● Problem statement: Retype the entries below word for word, starting at their first line and stopping after the line that contains "tone curve: curves: ch0".

● The input:
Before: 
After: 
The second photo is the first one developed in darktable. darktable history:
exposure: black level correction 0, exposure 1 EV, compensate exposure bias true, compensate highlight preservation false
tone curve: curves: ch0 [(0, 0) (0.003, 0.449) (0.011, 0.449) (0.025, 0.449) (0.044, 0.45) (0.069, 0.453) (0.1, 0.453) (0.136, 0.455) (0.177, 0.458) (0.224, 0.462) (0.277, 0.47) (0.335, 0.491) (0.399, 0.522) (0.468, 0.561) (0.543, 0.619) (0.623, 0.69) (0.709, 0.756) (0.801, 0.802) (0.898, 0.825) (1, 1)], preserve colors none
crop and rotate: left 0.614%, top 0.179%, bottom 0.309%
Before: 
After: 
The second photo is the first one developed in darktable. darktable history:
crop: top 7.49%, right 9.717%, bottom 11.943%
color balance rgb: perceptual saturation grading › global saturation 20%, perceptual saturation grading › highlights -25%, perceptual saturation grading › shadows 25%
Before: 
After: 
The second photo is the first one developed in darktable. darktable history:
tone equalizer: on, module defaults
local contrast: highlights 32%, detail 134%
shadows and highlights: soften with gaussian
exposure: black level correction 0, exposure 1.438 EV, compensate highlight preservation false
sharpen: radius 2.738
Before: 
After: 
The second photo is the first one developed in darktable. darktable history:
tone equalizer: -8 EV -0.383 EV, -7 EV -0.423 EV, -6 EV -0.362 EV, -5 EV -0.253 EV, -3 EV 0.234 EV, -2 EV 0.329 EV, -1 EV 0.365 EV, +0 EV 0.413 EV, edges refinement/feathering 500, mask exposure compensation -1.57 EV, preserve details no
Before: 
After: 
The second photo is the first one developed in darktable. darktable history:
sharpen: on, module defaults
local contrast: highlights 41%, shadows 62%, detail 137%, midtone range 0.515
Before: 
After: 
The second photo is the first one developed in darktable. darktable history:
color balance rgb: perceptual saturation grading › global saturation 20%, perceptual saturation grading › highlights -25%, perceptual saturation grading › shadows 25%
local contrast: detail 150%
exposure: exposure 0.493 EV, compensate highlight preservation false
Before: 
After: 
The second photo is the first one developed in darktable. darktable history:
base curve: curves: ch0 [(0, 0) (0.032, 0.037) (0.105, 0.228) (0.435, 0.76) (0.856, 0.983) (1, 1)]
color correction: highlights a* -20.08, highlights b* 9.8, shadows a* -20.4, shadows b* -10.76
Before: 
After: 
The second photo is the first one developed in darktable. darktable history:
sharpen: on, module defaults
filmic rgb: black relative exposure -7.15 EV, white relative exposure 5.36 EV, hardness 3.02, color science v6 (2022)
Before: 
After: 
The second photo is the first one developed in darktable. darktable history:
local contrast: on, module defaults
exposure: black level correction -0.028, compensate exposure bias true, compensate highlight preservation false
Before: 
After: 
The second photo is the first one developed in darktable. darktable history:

● Written solution:
Before: 
After: 
The second photo is the first one developed in darktable. darktable history:
exposure: black level correction 0, exposure 1 EV, compensate exposure bias true, compensate highlight preservation false
tone curve: curves: ch0 [(0, 0) (0.003, 0.449) (0.011, 0.449) (0.025, 0.449) (0.044, 0.45) (0.069, 0.453) (0.1, 0.453) (0.136, 0.455) (0.177, 0.458) (0.224, 0.462) (0.277, 0.47) (0.335, 0.491) (0.399, 0.522) (0.468, 0.561) (0.543, 0.619) (0.623, 0.69) (0.709, 0.756) (0.801, 0.802) (0.898, 0.825) (1, 1)], preserve colors none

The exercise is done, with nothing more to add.